### Text passage
——
But a pause comes over all the glad onset; a stagnant time, a period of neither advance nor retreat: the tide is at the full. You mark no change for awhile either way: then at last a space of wet sand begins to border the line of dying spray. Broadening and broadening; but it was quite enough that it had once begun. The tide has turned. Here is “the check, the change, the fall.” An eager strife, a wild race, an impetuous advance, a profuse and uncalculating spending all youth’s energies, and purposes, and powers, and aspirations; an excited resistless march. And with what result? An unprofitable and transitory conquest of a narrow track of barren sand.

Oh draw off, draw off your broken forces, defeated in that they were victorious; disappointed by the very fact of attainment; steal back with that heart-sigh of “Vanity, vanity, vanity: all is vanity,”—back into the deep sea again! Leaving, it is true, the colour, and the light, and the gladness, and the purity; the crested spray, the diamond drops, the rainbow gleam; all lying wrecked and sucked in by the hungry shore. Leaving the spoils of youth, yet glad anyhow to get away; for what can equal the bitterness of that moment when the tide, long sluggish, begins at last to turn?

“Then I looked on all the works that my hands had wrought, and on the labour that I had laboured to do: and, behold, all was vanity and vexation of spirit, and there was no profit under the sun.”
——
### Work request 1
Retype the part of the tide passage that begins at the words "But a pause" and stops after "of barren sand.".
The rows that come next have no connection to the passage about the tide.

### Records provided
——
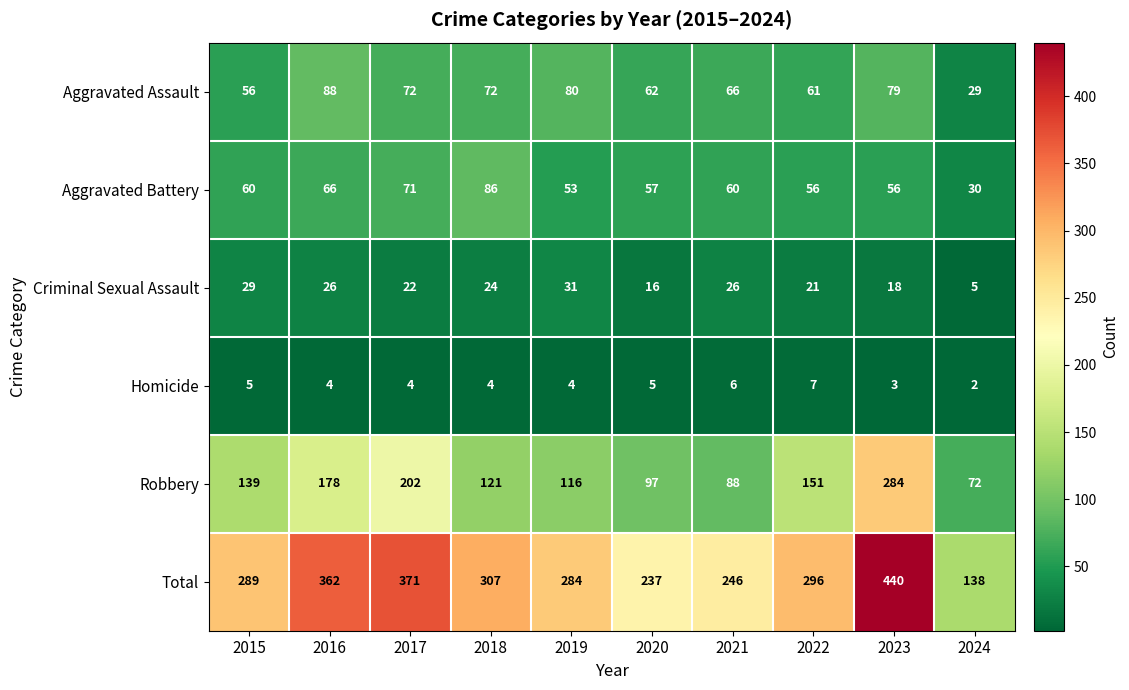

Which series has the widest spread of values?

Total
——
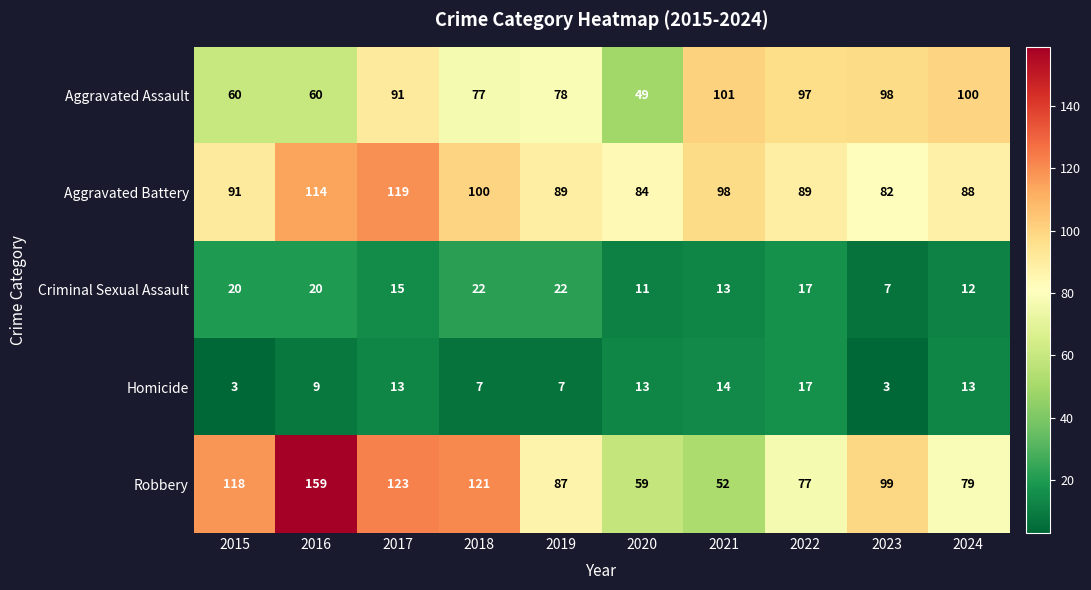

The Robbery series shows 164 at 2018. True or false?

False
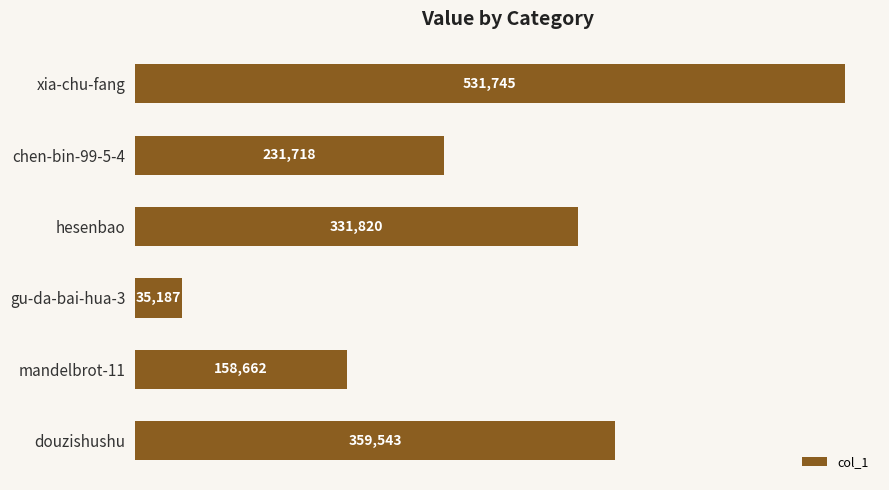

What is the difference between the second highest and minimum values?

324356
——
### Work request 2
Find every line of the rows that holds the word "series" and copy it.

### Problem solution 1
But a pause comes over all the glad onset; a stagnant time, a period of neither advance nor retreat: the tide is at the full. You mark no change for awhile either way: then at last a space of wet sand begins to border the line of dying spray. Broadening and broadening; but it was quite enough that it had once begun. The tide has turned. Here is “the check, the change, the fall.” An eager strife, a wild race, an impetuous advance, a profuse and uncalculating spending all youth’s energies, and purposes, and powers, and aspirations; an excited resistless march. And with what result? An unprofitable and transitory conquest of a narrow track of barren sand.

### Problem solution 2
Which series has the widest spread of values?
The Robbery series shows 164 at 2018. True or false?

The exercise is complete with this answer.